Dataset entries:
********

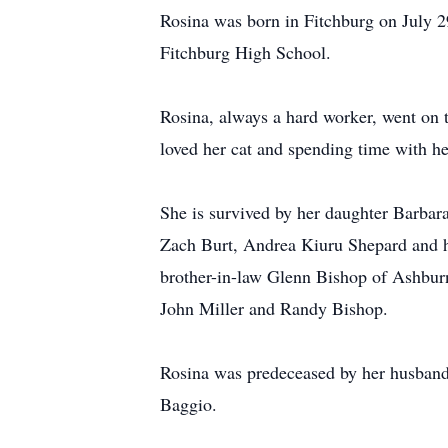
Rosina was born in Fitchburg on July 2
Fitchburg High School.
Rosina, always a hard worker, went on t
loved her cat and spending time with he
She is survived by her daughter Barba
Zach Burt, Andrea Kiuru Shepard and h
brother-in-law Glenn Bishop of Ashbur
John Miller and Randy Bishop.
Rosina was predeceased by her husband
Baggio.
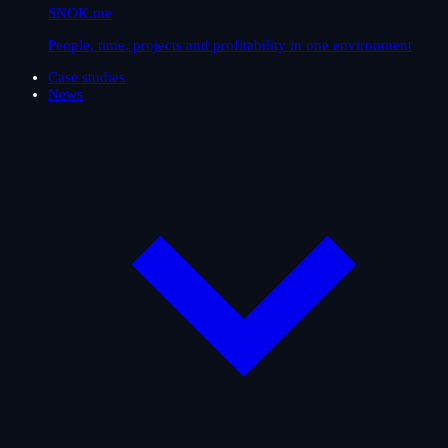
SNOK.me
People, time, projects and profitability in one environment
Case studies
News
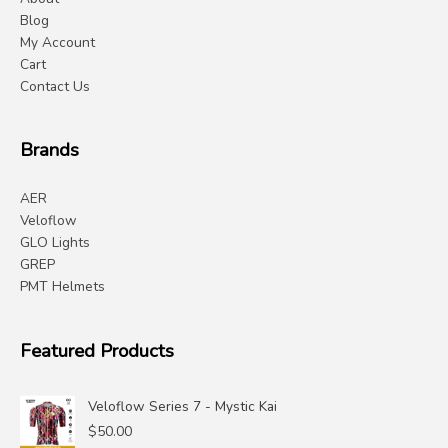
Blog
My Account
Cart
Contact Us
Brands
AER
Veloflow
GLO Lights
GREP
PMT Helmets
Featured Products
Veloflow Series 7 - Mystic Kai
$
50.00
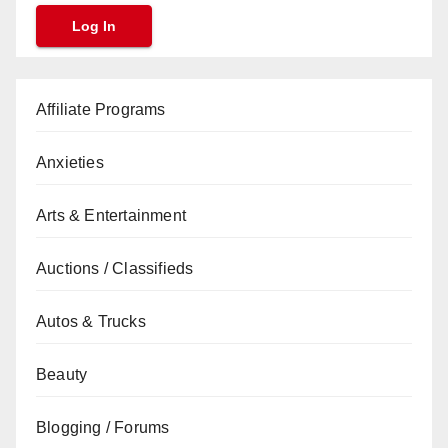
Affiliate Programs
Anxieties
Arts & Entertainment
Auctions / Classifieds
Autos & Trucks
Beauty
Blogging / Forums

********

▶ YOUR ASSIGNMENT:
Copy out every line of text in the records above, character for character. Leave out the pictures.

▶ TASK ANSWER:
Rosina was born in Fitchburg on July 2
Fitchburg High School.
Rosina, always a hard worker, went on t
loved her cat and spending time with he
She is survived by her daughter Barba
Zach Burt, Andrea Kiuru Shepard and h
brother-in-law Glenn Bishop of Ashbur
John Miller and Randy Bishop.
Rosina was predeceased by her husband
Baggio.
SNOK.me
People, time, projects and profitability in one environment
Case studies
News
Blog
My Account
Cart
Contact Us
Brands
AER
Veloflow
GLO Lights
GREP
PMT Helmets
Featured Products
Veloflow Series 7 - Mystic Kai
$
50.00
Affiliate Programs
Anxieties
Arts & Entertainment
Auctions / Classifieds
Autos & Trucks
Beauty
Blogging / Forums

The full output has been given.